Nicolas Sarkozy accumule les contentieux en Europe avec Bruxelles et ses partenaires
LE MONDE | 04.07.07 | 11h00 • Mis à jour le 04.07.07 | 11h01
Bruxelles, bureau européen
Confirmée mardi 3 juillet par François Fillon, la décision de la France de
reporter de 2010 à 2012 le rétablissement de son équilibre budgétaire
suscite un vif malaise à Bruxelles. Nicolas Sarkozy, qui a annoncé sa venue
à la réunion des ministres des finances de l'Eurogroupe, lundi 9juillet, est
attendu avec appréhension.
En dépit de l'accord sur le traité européen, auquel le président français a activement contribué, Paris accumule les contentieux avec les autorités bruxelloises et ses partenaires – sur le pacte de stabilité de la zone euro, la Turquie, la pêche, les paris sportifs.
En outre, les appels du nouveau chef de l'Etat français en faveur d'une Europe assumant un rôle plus protecteur face à la mondialisation divisent les Vingt-Sept : le nouveau gouvernement britannique de Gordon Brown fustige les conceptions de Nicolas Sarkozy, qui espérait nouer une bonne relation avec le successeur de Tony Blair.
La vision très patriotique de la politique industrielle affichée par M.Sarkozy met aussi mal à l'aise les Allemands, avec lesquels il tente de régler l'avenir du groupe EADS et d'Airbus.
En matière budgétaire, le commissaire en charge de l'euro, Joaquin Almunia, a rappelé à plusieurs reprises les engagements pris par Paris. La Commission juge qu'il n'existe aucune raison pour que la France soit autorisée à ralentir le redressement de ses comptes publics, surtout au moment où les autorités françaises demandent une meilleure gouvernance de la zone euro.
"LE PROTECTIONNISME EST AUSSI UTILE QUE L'A ÉTÉ LA LIGNE MAGINOT"
La Commission conteste également les critiques de Paris contre l'euro fort.
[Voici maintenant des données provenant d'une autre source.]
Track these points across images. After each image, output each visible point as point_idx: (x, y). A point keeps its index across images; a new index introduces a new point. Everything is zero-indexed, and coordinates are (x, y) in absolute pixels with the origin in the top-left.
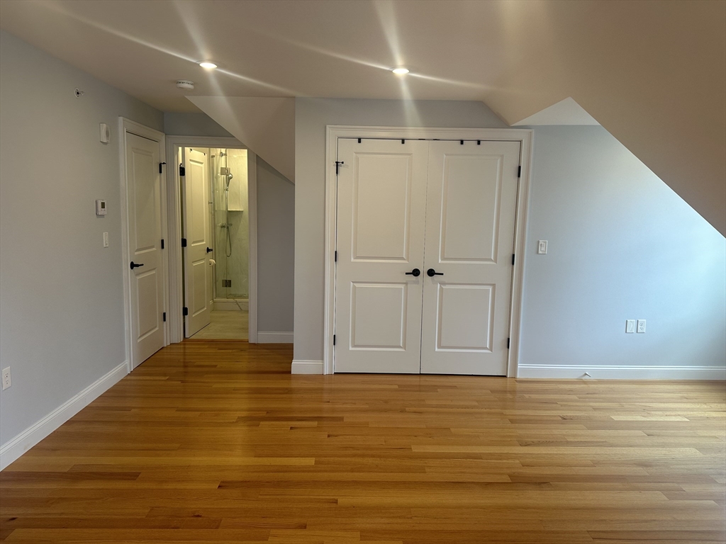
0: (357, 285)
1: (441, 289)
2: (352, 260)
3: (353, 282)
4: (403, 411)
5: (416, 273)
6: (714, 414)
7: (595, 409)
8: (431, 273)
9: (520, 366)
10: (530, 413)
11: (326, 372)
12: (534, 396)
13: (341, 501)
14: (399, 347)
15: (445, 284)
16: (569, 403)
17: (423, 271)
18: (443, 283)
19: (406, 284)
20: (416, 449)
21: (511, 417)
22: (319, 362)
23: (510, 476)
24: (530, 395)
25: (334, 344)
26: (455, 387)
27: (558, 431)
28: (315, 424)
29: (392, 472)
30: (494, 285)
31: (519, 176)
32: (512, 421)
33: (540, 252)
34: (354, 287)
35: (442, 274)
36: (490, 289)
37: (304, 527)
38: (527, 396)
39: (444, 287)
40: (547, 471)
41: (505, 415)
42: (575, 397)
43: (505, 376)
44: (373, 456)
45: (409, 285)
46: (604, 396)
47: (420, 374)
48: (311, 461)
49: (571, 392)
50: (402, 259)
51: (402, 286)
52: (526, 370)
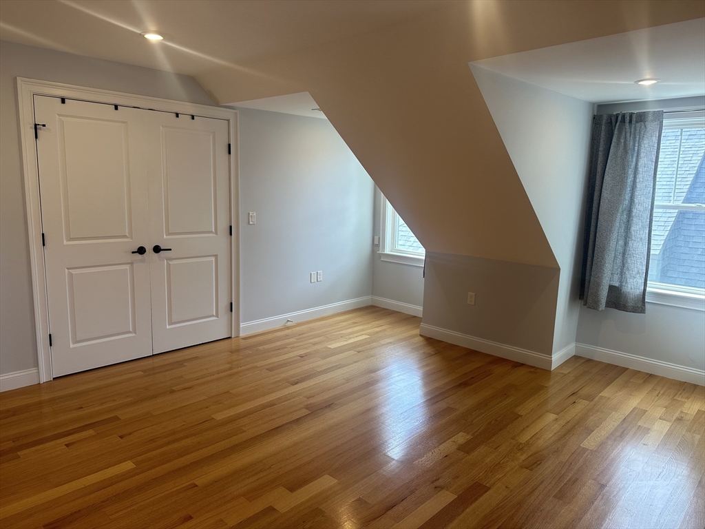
0: (73, 272)
1: (169, 265)
2: (65, 243)
3: (68, 269)
4: (172, 392)
5: (141, 251)
6: (378, 329)
7: (314, 344)
8: (157, 249)
9: (242, 325)
10: (275, 360)
11: (44, 379)
12: (266, 347)
13: (199, 482)
14: (129, 332)
15: (171, 259)
16: (295, 345)
17: (149, 248)
18: (169, 259)
19: (132, 264)
20: (220, 416)
21: (267, 367)
22: (33, 371)
23: (307, 408)
24: (264, 347)
25: (51, 345)
26: (196, 358)
27: (306, 366)
28: (91, 432)
29: (217, 442)
30: (216, 256)
31: (230, 153)
32: (270, 370)
33: (251, 223)
34: (71, 275)
35: (170, 250)
36: (213, 259)
37: (190, 518)
38: (261, 348)
39: (171, 263)
40: (326, 396)
41: (260, 367)
42: (293, 340)
43: (230, 338)
44: (187, 437)
45: (134, 265)
46: (310, 334)
47: (153, 355)
48: (128, 465)
49: (287, 337)
50: (125, 237)
51: (127, 267)
52: (247, 327)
Dans son rapport trimestriel, publié le 3 juillet, elle souligne que "le taux de change ne joue qu'un rôle limité dans les résultats des exportations des pays individuels", notant que la balance commerciale de la France s'est, elle, améliorée vis-à-vis des Etats-Unis mais détériorée vis-à-vis de l'Allemagne. "Il y a donc lieu de chercher ailleurs les causes des résultats décevants de certains membres de la zone euro en matière d'exportations", conclut le rapport.
La suppression, dans le futur traité, à l'insistance de la France, de la référence à la "concurrence libre et non faussée", n'améliore pas non plus l'image des Français. La commissaire à la concurrence, Neelie Kroes, s'est empressée de rappeler que "le protectionnisme est à peu près aussi utile que l'a été la ligne Maginot, il y a près d'un siècle, face à la guerre de mouvement".
M. Sarkozy se heurte aussi à la Commission et à la plupart des autres Etats membres sur les négociations d'adhésion avec la Turquie. La présidence portugaise a courtoisement écarté sa demande d'un débat sur les frontières de l'Union avant la fin de l'année et rappelé son attachement à la poursuite des négociations.
D'autres dossiers durcissent le climat. Comme celui du monopole de la Française des jeux et du PMU dans le domaine des paris sportifs, qui fait l'objet d'une procédure de la Commission, ou de la pêche à la thonaille, dont l'interdiction suscite la colère des pêcheurs de Marseille.
Thomas Ferenczi
Londres dénonce le "patriotisme économique"
Proche du nouveau premier ministre travailliste Gordon Brown, auquel il a succédé comme ministre des finances, Alistair Darling s'en prend avec véhémence, dans le Financial Times du 4 juillet, au "patriotisme économique" de M. Sarkozy.
Il estime qu'il y a une "bataille idéologique en cours en Europe" entre ceux
qui croient ou non au processus de Lisbonne pour moderniser l'économie
européenne.
"Je ne crois pas au patriotisme économique. Je pense que c'est un non-sens. C'est du protectionisme", dit-il en dénonçant la pratique française de défendre ses champions industriels nationaux.